Sea como fuere, esperó a Wilmer y le arreó a traición con una tranca, en principio con intención de llevarlo luego al campo y darle un escarmiento. Pero del palazo lo dejó tan tieso que media hora después no había despertado, y cuando se vio en la huerta con el cuerpo inerte, algo se le encendió en el pecho, se le nubló el entendimiento y le puso la bolsa en la cabeza. Ya estaba, quién iba a preocuparse por un cerdo de indio menos en el mundo.
– Perdonen que lo diga así de crudo, pero así lo sentí.
Chamorro y yo nos miramos en silencio. Si delante del juez repetía aquel testimonio, su abogado podía alegar falta de premeditación y tratar de librarle así de los cargos de asesinato. Pero de la agravante de xenofobia no le iba a salvar ni la Virgen. No creía que aquel hombre fuera necesariamente racista, o no lo bastante como para merecerse la pena suplementaria. Así que hice algo que a lo mejor no debía, me permití darle un consejo:
– Está bien, señor Castro, va a tener que quedarse aquí y vamos a tener que entregarle al juez. Pero le recomiendo que cuide cómo habla de la víctima. No va ayudarse si lo desprecia por su nacionalidad o utiliza vocablos despectivos hacia su origen racial.

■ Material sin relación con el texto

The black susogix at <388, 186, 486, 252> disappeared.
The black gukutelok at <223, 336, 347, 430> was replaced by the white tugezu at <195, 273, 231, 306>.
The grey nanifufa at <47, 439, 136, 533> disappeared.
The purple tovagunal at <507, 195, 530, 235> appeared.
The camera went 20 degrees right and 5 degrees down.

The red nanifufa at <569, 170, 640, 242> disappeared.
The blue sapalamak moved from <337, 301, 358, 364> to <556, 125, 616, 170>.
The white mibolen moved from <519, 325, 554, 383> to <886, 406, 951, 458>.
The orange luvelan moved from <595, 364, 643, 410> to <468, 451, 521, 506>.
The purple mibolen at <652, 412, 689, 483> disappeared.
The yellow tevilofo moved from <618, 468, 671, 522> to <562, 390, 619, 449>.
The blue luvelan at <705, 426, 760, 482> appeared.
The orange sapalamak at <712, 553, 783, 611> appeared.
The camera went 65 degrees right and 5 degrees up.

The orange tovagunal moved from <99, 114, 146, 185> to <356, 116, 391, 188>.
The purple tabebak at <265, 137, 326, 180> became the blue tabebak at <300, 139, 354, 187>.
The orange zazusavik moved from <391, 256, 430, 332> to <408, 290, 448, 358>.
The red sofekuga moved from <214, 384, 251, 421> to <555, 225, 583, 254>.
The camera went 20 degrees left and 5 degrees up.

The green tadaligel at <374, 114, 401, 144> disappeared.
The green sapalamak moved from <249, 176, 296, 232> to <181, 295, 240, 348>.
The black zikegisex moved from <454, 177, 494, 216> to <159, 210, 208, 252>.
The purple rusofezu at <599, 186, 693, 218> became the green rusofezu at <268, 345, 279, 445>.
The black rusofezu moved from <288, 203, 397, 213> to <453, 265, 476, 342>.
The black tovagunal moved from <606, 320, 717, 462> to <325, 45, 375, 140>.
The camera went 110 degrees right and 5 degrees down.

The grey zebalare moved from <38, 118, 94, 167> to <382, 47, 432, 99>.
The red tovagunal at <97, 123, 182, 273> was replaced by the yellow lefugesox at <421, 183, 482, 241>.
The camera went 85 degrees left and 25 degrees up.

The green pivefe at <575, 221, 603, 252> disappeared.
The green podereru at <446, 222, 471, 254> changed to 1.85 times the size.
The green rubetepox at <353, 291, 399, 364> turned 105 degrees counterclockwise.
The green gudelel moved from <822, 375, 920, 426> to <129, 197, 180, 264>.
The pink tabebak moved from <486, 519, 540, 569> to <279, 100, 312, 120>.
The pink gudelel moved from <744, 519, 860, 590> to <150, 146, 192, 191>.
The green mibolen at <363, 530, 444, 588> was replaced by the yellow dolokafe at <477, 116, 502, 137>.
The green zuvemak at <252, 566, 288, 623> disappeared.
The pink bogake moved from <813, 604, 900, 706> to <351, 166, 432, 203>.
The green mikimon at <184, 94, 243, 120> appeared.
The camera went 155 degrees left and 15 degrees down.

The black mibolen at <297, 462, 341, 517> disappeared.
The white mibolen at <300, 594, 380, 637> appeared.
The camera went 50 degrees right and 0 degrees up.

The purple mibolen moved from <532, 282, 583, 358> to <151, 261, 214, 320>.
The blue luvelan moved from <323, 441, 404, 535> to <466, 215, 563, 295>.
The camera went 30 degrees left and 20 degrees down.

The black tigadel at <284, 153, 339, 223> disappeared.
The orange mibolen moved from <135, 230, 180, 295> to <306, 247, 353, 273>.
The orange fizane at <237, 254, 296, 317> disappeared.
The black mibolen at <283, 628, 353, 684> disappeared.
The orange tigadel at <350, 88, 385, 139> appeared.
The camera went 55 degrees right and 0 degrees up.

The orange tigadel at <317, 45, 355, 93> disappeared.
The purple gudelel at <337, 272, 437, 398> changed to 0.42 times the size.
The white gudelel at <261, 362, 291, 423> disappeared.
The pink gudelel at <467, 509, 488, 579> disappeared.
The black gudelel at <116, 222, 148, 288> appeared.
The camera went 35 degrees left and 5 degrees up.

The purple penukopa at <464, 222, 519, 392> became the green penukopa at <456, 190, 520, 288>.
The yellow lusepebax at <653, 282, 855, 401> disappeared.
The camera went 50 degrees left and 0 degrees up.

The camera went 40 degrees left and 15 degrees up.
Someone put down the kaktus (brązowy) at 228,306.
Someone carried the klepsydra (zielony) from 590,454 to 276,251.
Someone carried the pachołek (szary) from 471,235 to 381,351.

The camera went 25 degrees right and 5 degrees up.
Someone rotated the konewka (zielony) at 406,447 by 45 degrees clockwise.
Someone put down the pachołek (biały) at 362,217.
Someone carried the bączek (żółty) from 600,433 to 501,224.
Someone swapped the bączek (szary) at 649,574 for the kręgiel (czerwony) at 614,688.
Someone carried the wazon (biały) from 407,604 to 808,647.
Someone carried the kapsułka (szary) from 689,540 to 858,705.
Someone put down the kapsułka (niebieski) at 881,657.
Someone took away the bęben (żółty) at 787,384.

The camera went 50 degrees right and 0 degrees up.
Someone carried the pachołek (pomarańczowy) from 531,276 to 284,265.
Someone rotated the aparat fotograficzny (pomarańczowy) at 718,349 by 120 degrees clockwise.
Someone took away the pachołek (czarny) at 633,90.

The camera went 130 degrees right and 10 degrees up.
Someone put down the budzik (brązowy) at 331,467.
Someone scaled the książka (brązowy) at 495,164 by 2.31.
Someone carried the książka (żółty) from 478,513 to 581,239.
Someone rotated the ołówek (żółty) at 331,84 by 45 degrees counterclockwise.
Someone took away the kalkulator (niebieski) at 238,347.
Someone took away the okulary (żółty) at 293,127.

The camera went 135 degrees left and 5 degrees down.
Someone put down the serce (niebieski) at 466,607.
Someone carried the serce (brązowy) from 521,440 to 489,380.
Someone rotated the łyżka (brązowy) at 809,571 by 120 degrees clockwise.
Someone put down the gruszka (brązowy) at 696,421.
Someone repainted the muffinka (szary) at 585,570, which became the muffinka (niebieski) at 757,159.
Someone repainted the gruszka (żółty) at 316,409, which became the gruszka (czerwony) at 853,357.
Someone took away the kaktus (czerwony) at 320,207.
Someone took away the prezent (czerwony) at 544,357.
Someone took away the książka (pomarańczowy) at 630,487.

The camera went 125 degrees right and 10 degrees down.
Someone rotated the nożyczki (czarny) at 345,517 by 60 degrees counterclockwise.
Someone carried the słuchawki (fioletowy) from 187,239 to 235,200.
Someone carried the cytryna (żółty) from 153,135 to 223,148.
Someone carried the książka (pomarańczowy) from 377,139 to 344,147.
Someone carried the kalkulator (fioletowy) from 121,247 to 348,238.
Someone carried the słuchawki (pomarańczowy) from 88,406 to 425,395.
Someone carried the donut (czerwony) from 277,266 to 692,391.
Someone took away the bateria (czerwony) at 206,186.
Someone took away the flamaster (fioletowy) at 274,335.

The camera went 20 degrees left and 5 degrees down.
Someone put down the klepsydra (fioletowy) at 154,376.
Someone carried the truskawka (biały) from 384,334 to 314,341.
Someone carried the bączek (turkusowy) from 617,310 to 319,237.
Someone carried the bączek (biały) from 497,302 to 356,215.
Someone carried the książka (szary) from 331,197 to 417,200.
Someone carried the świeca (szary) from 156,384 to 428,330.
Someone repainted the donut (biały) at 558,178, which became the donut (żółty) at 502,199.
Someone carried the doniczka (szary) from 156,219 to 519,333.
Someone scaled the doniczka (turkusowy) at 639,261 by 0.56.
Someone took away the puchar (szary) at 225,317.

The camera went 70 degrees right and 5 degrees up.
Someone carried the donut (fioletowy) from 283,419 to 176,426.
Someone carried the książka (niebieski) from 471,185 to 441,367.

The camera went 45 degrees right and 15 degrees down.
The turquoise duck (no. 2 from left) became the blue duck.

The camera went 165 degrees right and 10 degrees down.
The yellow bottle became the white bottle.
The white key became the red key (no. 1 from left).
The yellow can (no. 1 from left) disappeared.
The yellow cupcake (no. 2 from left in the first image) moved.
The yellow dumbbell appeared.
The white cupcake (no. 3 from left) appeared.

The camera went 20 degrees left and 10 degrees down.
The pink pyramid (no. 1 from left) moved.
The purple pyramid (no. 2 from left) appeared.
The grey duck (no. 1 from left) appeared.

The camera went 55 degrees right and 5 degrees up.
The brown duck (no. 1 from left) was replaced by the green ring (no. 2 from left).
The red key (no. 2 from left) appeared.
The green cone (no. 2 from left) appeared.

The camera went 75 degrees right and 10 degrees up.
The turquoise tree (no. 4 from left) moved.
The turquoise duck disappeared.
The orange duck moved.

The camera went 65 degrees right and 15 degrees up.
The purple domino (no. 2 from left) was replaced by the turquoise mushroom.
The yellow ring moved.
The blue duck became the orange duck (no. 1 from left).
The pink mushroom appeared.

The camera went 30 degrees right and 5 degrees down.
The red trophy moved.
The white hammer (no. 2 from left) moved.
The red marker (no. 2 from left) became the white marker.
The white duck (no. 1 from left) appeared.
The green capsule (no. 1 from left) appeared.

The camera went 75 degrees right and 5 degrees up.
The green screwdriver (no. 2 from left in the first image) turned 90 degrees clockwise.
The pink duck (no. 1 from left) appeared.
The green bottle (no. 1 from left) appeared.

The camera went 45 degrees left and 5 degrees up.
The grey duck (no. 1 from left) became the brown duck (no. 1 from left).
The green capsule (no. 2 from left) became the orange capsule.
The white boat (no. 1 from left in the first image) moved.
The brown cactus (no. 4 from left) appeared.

Castro hizo chascar la lengua.
– Ya, ya lo sé. Es un discurso muy feo. Lo dicen todos los políticos, todos los cantantes enrollados, todos los intelectuales, todos los obispos. Todos los que no tienen que vivir en el mismo bloque con ellos, ni aguantar que hagan ruido o que miren el culo a sus hijas. Así yo soy tolerante hasta con el diablo, mire qué le digo.
Chamorro meneó la cabeza. Cuando se lo llevaron, vaticinó:
– Está perdido. Lo van a triturar.
– ¿Piensas como él?
– No. Pero es un pobre hombre.
Eso mismo fue lo que les dijo el teniente de alcalde a los medios, cuando se hizo pública la detención. Sobra decir que no pidió a nuestros jefes que nos felicitaran por nuestra rapidez.